Exercise passage →
[Start of section]

# BlackBerry London: Leaked Image of First BBX OS Phone Appears



## Kid_Eternity (Nov 15, 2011)

RIM gives up it's classic form factor for the full screen?


----------



## editor (Nov 15, 2011)

Ugliest phone in the world. Prob a fake anyway.


----------



## magneze (Nov 15, 2011)

RIM have had full screen phones for a while.


----------



## Kid_Eternity (Nov 15, 2011)

If they curved the edges a bit it could look ok, certainly looks very thin but yeah...I'm leaning toward fake to.


----------



## mwgdrwg (Dec 18, 2012)

The image in the first post is not too disimilar to leaked photos of the (near) finished item. It's looking very good:


----------



## editor (Dec 18, 2012)

It's nowhere near as ugly though.


----------



## mwgdrwg (Dec 18, 2012)

It's a good looking phone that's for sure.


----------



## Manter (Dec 18, 2012)

its a rectangle with rounded edges.  Apple will 'ave 'em


----------



## editor (Dec 18, 2012)

Well, it's nearly identical to the Sony Experia but then that's what phones look like.

[End of section]

Instruction a → Output the portion of the BlackBerry phone thread starting with "## editor (Nov" and going on through "for a while.", copied word for word.

Data records →
[Start of section]

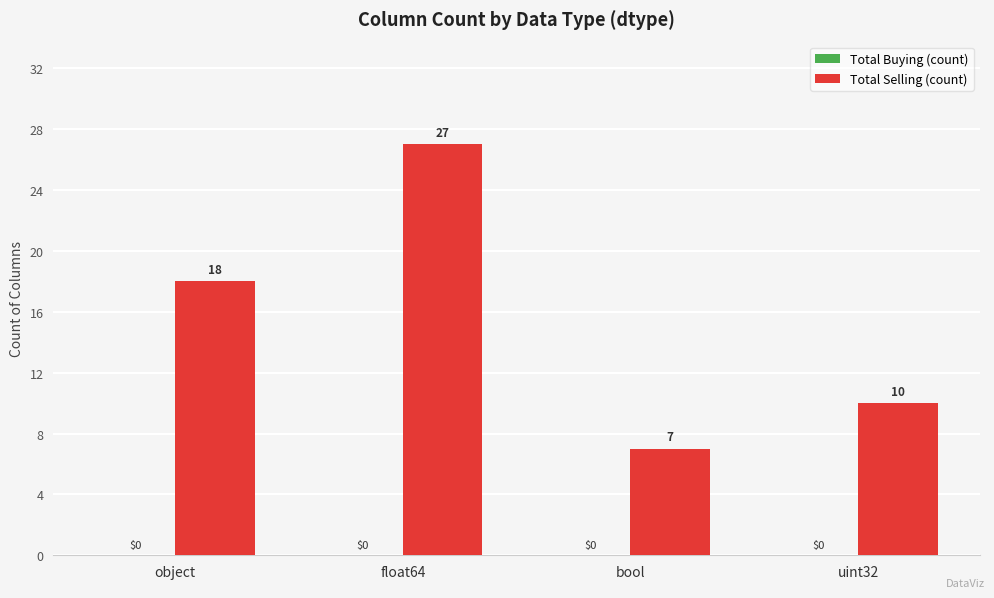

Rank the categories by value from lowest to highest.

bool, uint32, object, float64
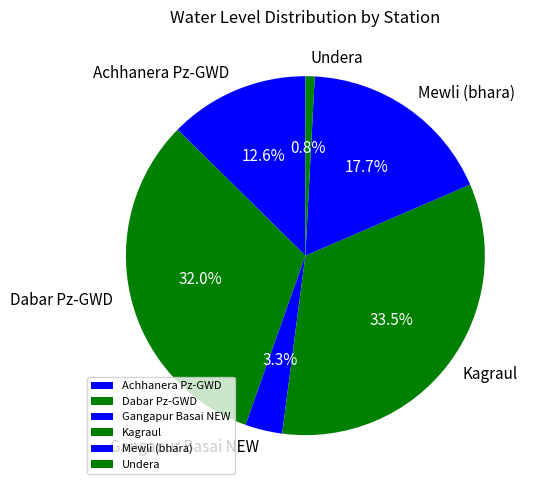

What is the ratio of the value at Kagraul to the value at Mewli (bhara)?

1.9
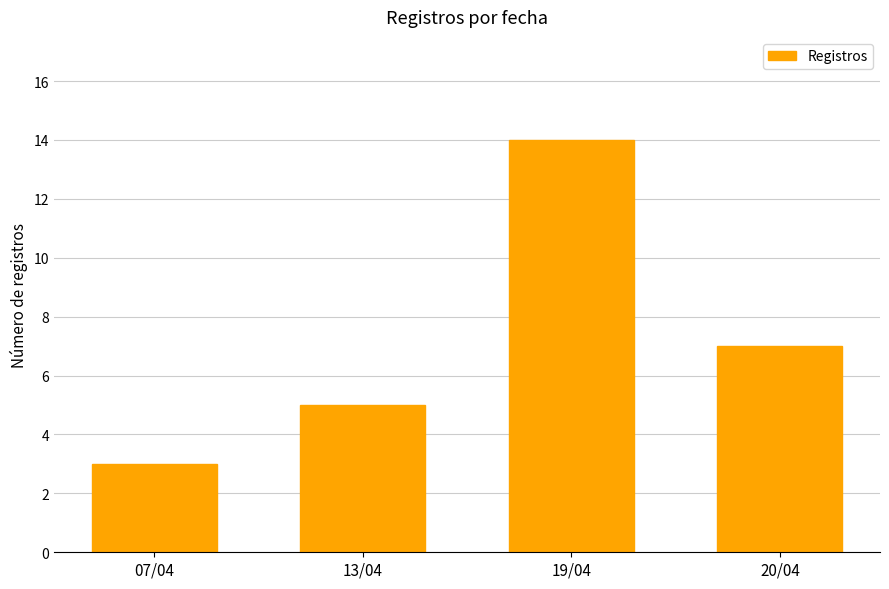

Count the number of data series in this chart.

1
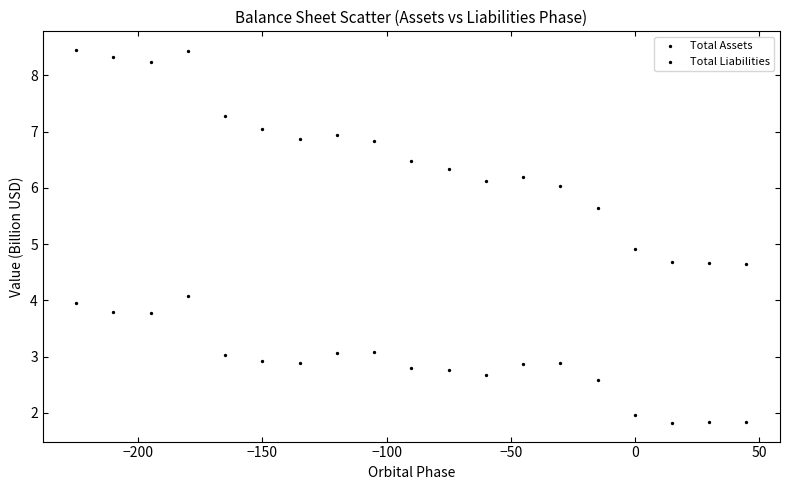

How many data points are displayed?

38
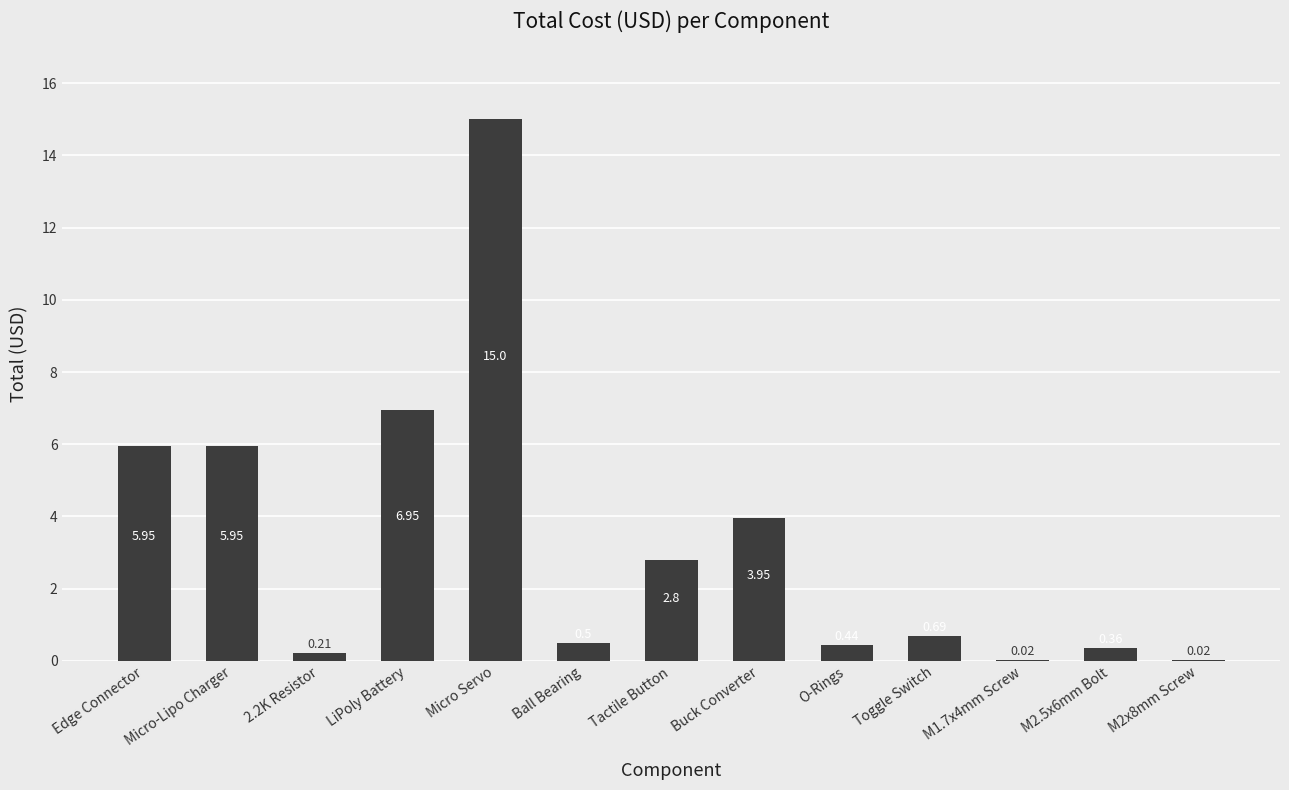

What is the sum of the values at Ball Bearing and Micro-Lipo Charger?

6.5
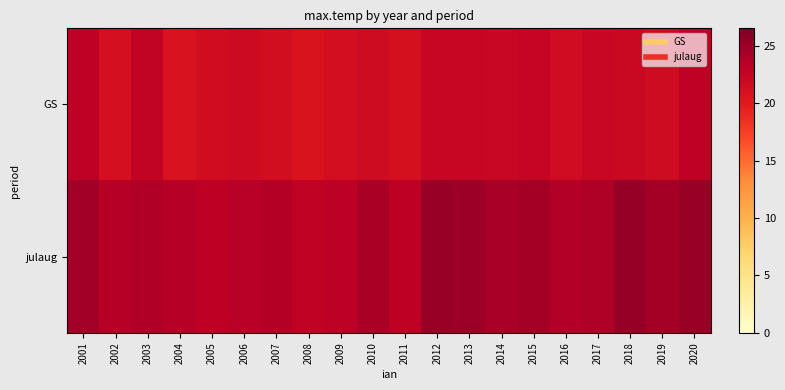

Reading right to left, list all the values displayed in this chart.

GS: 2020=22.9	2019=21.7	2018=22.1	2017=22.2	2016=21.6	2015=22.4	2014=22.2	2013=22.3	2012=22.3	2011=21.1	2010=21.7	2009=21.3	2008=20.7	2007=21.4	2006=21.8	2005=21.5	2004=20.8	2003=22.7	2002=21.2	2001=22.9
julaug: 2020=25.2	2019=24.5	2018=25.3	2017=23.9	2016=23.7	2015=24.6	2014=24.3	2013=24.9	2012=25.1	2011=23.1	2010=24.2	2009=23.2	2008=22.9	2007=23.5	2006=23.4	2005=23.1	2004=23.5	2003=23.8	2002=23.5	2001=24.6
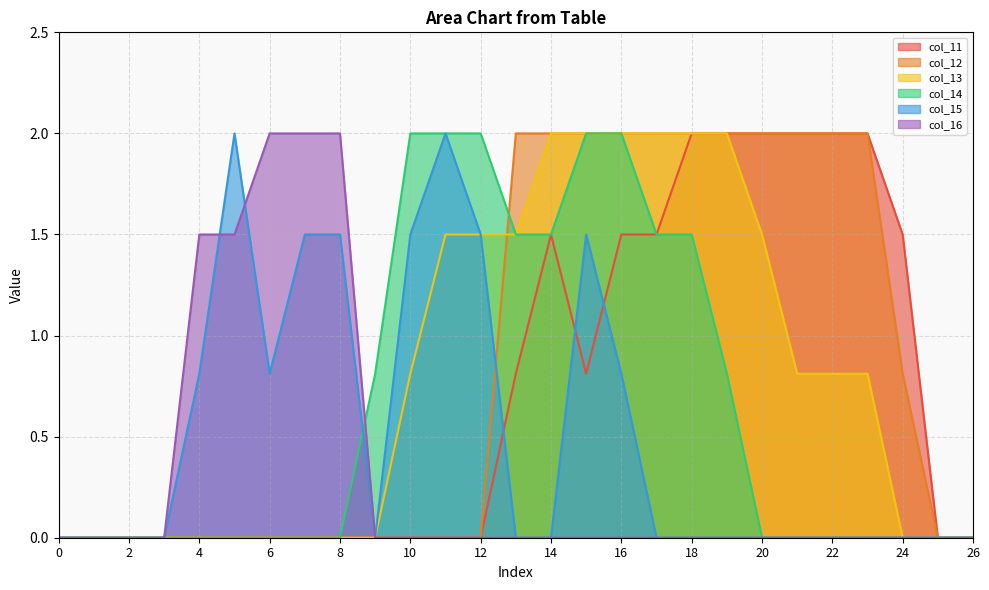

Between 18 and 2, which is larger?

18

[End of section]

Instruction b → Rewrite every one of the records with "chart" changed to "graph" and everything else kept the same. Leave the pictures out.

Your solution a →
## editor (Nov 15, 2011)

Ugliest phone in the world. Prob a fake anyway.


----------



## magneze (Nov 15, 2011)

RIM have had full screen phones for a while.

Your solution b →
Rank the categories by value from lowest to highest.

bool, uint32, object, float64

What is the ratio of the value at Kagraul to the value at Mewli (bhara)?

1.9

Count the number of data series in this graph.

1

How many data points are displayed?

38

What is the sum of the values at Ball Bearing and Micro-Lipo Charger?

6.5

Reading right to left, list all the values displayed in this graph.

GS: 2020=22.9	2019=21.7	2018=22.1	2017=22.2	2016=21.6	2015=22.4	2014=22.2	2013=22.3	2012=22.3	2011=21.1	2010=21.7	2009=21.3	2008=20.7	2007=21.4	2006=21.8	2005=21.5	2004=20.8	2003=22.7	2002=21.2	2001=22.9
julaug: 2020=25.2	2019=24.5	2018=25.3	2017=23.9	2016=23.7	2015=24.6	2014=24.3	2013=24.9	2012=25.1	2011=23.1	2010=24.2	2009=23.2	2008=22.9	2007=23.5	2006=23.4	2005=23.1	2004=23.5	2003=23.8	2002=23.5	2001=24.6

Between 18 and 2, which is larger?

18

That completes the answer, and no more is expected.